Question

how do i find the derivative of
f(x)=5-IX-5I

Answer 1

well, the limit from the left and the right dont match when you get to x=5; so there is no 'derivative'

Answer 2

how would i find the critical numbers

Answer 3

but, ther eis a derivative for the left and a derivative for the right if anything...

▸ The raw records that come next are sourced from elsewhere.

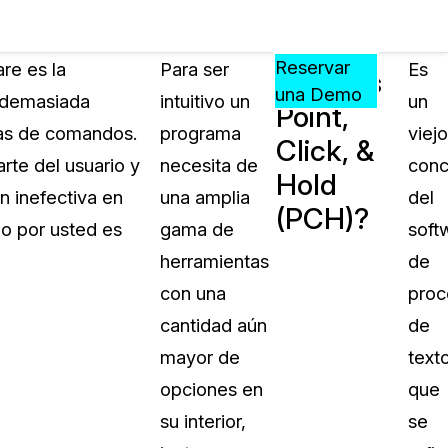
Precios
Recursos
Eventos
APRENDA,
Reservar
re es la
Para ser
Es
¿Qué es
CONECTE
una Demo
n demasiada
intuitivo un
un
Point,
?
Y
neas de comandos.
programa
viejo
CREZCA
Click, &
oliciales
CON
rte del usuario y
necesita de
conc
Hold
CASEGUARD
n inefectiva en
una amplia
del
(PCH)?
ación
Preguntas Frecuentes
do por usted es
gama de
soft
Explore preguntas frecuentes sobr
herramientas
de
CaseGuard
ón Médica
con una
proc
cantidad aún
de
Artículos
n
mayor de
text
Redacte archivos de video con nu
algoritmo mejorado
opciones en
que
su interior,
se
no
Casos Practicos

the left = 1 and the right = -1

Answer 4

how?

Answer 5

recognize it as the absolute value function and notice the high point is at x=5

Answer 6

what is a u-substitiution?

Answer 7

it is where you rename part of an expression as u='whatever you want to substtute u with'

Answer 8

its a way to clean up a messy expression

Answer 9

how would it work here? with this problem, if you dont mind explaining

Answer 10

cause i see that in regards to this function it can be writen as : \[-(x-5)/(IX-5I)\]

Answer 11

u = x-5 is the most likely substitution

5 - |u| is your expression....

your still left with trying to determine the derivative of an underivable equation that would have to be split up into seperate domains

Answer 12

\[f(x)=\left\{\frac{5-u: u>5}{5+u:u<5} \right\}\]

Answer 13

what happens if the original function is undefined at a value

Answer 14

will the derivative be undefined at that same value

Answer 15

as long as the limit from the left and right converge to a single number; then its good ... if i reall correctly

Answer 16

what happens with the function : 1+1/x

Answer 17

I mean x+1/x

Answer 18

remember the definition of a derivative is:

\[\lim_{h ->0}\cfrac{f(x+h)-f(x)}{h}\]
if the limit doesnt exist, the derivative dont exist

Answer 19

just by looking at the original function, i can automatically say that there is a vertical asympote at 0 correct.

Answer 20

yes, thats a fair assumption

Answer 21

now in this case x=0, would not be considered a critical number right, since both the original function as well as the derivative is undefined here. There would be a discontinuity at 0.

Answer 22

But, lets say that the function was still defined at a number but the derivative is not, then that number would still be a critical number right?

Answer 23

yes.